深度学习之MiniBatch

版权声明:博客为作者平时学习备忘,参考资料已在文尾列出一并表示感谢。如若转载,请列明出处。 https://blog.csdn.net/woai8339/article/details/83473558

本文是Udacity的课程学习笔记,记录以备后忘:
我们先来看一个引子:
      Mini-batching在这一节,你将了解什么是 mini-batching,以及如何在 TensorFlow 里应用它。

Mini-batching 是一个一次训练数据集的一小部分,而不是整个训练集的技术。它可以使内存较小、不能同时训练整个数据集的电脑也可以训练模型。

Mini-batching 从运算角度来说是低效的,因为你不能在所有样本中计算 loss。但是这点小代价也比根本不能运行模型要划算。

它跟随机梯度下降(SGD)结合在一起用也很有帮助。方法是在每一代训练之前,对数据进行随机混洗,然后创建 mini-batches,对每一个 mini-batch,用梯度下降训练网络权重。因为这些 batches 是随机的,你其实是在对每个 batch 做随机梯度下降(SGD)。

from tensorflow.examples.tutorials.mnist import input_data
import tensorflow as tf

n_input = 784  # MNIST data input (img shape: 28*28)
n_classes = 10  # MNIST total classes (0-9 digits)

# Import MNIST data
mnist = input_data.read_data_sets('/datasets/ud730/mnist', one_hot=True)

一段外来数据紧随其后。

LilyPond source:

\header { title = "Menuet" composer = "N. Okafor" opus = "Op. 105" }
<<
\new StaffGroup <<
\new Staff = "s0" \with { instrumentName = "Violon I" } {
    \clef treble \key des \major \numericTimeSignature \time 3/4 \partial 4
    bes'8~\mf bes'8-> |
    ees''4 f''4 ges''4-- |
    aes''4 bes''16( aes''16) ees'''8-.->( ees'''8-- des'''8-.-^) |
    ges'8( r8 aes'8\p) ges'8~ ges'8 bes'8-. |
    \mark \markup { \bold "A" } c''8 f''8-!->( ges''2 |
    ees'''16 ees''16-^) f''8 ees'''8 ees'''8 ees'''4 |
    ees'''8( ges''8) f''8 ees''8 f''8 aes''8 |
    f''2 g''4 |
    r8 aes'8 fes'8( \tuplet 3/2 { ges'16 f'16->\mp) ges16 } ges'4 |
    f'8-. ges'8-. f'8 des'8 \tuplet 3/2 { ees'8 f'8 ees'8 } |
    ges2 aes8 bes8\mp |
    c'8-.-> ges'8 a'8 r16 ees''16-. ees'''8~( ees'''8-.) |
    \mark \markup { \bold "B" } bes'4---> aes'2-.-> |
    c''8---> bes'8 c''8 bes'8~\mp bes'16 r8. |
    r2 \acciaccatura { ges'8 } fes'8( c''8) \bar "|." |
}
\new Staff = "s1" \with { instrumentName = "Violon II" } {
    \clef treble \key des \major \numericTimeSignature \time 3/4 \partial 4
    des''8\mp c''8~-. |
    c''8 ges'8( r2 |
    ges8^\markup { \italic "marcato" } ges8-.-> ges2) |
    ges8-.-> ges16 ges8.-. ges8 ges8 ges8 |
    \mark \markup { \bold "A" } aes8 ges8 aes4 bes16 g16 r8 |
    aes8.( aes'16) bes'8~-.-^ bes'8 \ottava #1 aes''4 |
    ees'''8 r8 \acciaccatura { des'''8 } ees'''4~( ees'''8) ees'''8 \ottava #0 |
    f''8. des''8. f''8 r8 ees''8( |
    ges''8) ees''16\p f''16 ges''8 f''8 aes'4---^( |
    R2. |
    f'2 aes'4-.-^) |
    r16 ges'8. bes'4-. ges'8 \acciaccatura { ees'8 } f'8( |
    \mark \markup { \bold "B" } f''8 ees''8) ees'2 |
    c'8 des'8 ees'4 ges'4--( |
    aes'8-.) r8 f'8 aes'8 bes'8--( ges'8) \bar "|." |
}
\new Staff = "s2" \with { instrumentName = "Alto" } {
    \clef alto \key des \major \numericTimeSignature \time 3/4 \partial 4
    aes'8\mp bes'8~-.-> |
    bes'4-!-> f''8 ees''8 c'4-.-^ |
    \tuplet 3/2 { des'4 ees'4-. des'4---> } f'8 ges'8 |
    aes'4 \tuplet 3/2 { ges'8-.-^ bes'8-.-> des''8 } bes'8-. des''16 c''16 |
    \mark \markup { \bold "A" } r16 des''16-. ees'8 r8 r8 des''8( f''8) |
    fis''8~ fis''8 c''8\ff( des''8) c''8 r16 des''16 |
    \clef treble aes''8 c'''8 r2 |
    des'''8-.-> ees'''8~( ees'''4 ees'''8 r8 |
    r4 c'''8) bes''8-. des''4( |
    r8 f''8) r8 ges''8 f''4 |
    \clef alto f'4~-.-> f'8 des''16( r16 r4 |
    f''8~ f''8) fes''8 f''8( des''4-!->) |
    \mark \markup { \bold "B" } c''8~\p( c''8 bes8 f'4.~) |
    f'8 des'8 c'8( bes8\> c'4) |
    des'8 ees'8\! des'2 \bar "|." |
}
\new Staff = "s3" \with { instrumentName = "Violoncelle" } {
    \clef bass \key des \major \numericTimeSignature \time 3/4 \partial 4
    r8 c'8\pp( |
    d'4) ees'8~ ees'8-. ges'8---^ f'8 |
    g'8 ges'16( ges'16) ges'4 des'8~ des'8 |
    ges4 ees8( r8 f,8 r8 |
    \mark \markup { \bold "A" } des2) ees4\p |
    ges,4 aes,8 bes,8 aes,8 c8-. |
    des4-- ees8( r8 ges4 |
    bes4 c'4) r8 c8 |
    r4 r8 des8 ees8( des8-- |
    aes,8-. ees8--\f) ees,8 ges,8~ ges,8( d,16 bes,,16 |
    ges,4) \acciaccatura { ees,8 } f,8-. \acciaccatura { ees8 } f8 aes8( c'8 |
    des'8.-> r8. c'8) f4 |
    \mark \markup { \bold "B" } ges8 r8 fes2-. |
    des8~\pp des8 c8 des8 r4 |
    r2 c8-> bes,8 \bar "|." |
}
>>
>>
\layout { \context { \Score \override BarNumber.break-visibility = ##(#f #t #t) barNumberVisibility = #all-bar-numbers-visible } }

# The features are already scaled and the data is shuffled
train_features = mnist.train.images
test_features = mnist.test.images

train_labels = mnist.train.labels.astype(np.float32)
test_labels = mnist.test.labels.astype(np.float32)

# Weights & bias
weights = tf.Variable(tf.random_normal([n_input, n_classes]))
bias = tf.Variable(tf.random_normal([n_classes]))

问题1

计算 train_features,train_labels,weights, 和 bias 分别占用了多少字节(byte)的内存。可以忽略头部空间,只需要计算实际需要多少内存来存储数据。

train_features Shape: (55000, 784) Type: float32
train_labels Shape: (55000, 10) Type: float32
weights Shape: (784, 10) Type: float32
bias Shape: (10,) Type: float32

train_features占用多少字节内存?
一个float328位, 4位。
55000*784*4 = 172480000

输入、权重和偏置项总共的内存空间需求是 174MB,并不是太多。你可以在 CPUGPU 上训练整个数据集。

但将来你要用到的数据集可能是以 G 来衡量,甚至更多。你可以买更多的内存,但是会很贵。例如一个 12GB 显存容量的 Titan X GPU 会超过 1000 美金。所以,为了在你自己机器上运行大模型,你需要学会用 mini-batching

让我们看下如何在 TensorFlow 下实现 mini-batching

让我们看看你的机器能否训练出 MNIST 数据集的权重和偏置项。

TensorFlow Mini-batching

要使用 mini-batching,你首先要把你的数据集分成 batch

不幸的是,有时候不可能把数据完全分割成相同数量的 batch。例如有 1000 个数据点,你想每个 batch128 个数据。但是 1000 无法被 128 整除。你得到的结果是其中 7batch128 个数据点,一个 batch104 个数据点。(7*128 + 1*104 = 1000)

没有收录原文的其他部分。